ADR 0003: Separate Metadata Filters from BM25 Content
Status
Accepted
Context
The index stores document path metadata. Users want to search by path, but adding metadata tokens to the same BM25 corpus as file content changes document length, term frequency, and inverse document frequency.
The project already relies on BM25 for ranked content search, and ADR 0001 defines the corpus as file contents. Path metadata serves a different purpose: it constrains the result set, but it should not influence relevance statistics.
Decision
Path metadata is indexed in a separate metadata term map.
The BM25 corpus remains based on file content only.
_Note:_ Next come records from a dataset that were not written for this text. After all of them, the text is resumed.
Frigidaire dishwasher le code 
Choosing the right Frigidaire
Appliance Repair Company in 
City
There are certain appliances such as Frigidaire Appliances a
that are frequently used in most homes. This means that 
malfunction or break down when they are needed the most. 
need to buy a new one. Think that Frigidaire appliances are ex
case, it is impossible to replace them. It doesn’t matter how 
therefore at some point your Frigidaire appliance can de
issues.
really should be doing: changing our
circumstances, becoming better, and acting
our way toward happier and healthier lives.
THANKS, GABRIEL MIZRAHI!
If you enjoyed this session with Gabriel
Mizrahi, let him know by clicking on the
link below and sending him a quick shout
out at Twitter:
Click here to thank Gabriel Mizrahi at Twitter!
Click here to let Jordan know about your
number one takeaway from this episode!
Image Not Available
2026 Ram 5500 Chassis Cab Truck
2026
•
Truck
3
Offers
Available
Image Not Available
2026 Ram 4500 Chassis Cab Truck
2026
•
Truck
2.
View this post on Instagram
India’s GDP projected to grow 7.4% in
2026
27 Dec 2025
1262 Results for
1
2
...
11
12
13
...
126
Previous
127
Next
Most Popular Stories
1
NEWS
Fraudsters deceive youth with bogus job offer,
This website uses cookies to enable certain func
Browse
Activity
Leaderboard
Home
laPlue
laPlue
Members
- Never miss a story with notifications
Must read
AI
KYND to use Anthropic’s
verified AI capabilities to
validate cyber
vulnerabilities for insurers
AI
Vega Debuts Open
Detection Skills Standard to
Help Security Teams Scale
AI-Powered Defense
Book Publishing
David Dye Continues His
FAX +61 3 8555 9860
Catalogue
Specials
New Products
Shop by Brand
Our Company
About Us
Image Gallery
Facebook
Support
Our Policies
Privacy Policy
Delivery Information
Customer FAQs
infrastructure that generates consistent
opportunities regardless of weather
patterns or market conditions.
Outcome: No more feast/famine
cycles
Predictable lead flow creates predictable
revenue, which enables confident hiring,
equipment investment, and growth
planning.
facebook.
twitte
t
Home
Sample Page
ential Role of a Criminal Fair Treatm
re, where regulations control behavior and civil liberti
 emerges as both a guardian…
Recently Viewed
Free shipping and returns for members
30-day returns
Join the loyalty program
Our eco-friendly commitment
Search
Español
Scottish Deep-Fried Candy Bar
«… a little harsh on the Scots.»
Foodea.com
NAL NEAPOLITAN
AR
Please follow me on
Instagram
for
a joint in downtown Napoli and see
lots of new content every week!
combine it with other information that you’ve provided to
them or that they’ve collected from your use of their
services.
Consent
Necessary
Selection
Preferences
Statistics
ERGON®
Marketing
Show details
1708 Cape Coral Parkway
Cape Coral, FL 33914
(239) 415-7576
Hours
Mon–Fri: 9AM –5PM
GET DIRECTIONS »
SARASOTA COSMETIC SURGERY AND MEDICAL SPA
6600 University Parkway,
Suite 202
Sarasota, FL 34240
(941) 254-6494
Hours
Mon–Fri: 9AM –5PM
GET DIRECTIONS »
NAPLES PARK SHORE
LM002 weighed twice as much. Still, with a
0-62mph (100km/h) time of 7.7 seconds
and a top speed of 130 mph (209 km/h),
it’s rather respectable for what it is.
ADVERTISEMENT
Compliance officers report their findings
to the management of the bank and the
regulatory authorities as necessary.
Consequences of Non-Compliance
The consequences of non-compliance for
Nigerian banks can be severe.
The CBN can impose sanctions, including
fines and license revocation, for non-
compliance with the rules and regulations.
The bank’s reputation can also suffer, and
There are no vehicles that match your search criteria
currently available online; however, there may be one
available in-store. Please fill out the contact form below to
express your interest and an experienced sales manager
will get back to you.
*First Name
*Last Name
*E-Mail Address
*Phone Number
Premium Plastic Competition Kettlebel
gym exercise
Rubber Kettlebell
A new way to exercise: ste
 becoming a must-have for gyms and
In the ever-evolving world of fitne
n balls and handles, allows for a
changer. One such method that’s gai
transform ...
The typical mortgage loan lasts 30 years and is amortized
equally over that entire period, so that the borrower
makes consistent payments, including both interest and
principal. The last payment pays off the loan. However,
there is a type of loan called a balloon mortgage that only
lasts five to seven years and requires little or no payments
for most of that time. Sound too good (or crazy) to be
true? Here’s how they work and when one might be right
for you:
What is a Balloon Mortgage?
Search accepts two independent inputs:
- content query for BM25 ranking
- path filter
Metadata filters reduce the candidate document set but do not change BM25 score, document length, term frequency, or IDF.
Decision Drivers
- Preserve BM25 relevance for content search.
- Support navigation-oriented filtering by path.
- Keep metadata lookup explicit and predictable.
- Avoid coupling metadata tokens to content statistics.
Consequences
Positive
- Content ranking remains statistically stable.
- Users can filter by path without affecting BM25.
- Metadata-only searches are possible without inventing fake content scores.
Negative
- Search now has separate ranking and filtering stages.
- Index files grow to include metadata term maps.
- Existing indices must be regenerated with
idx sync or idx init to populate metadata filters.
Operational Notes
- Content queries continue to use the BM25
Terms corpus.
- Path filters use
PathTerms.
- Metadata-only searches may return results without matched content lines.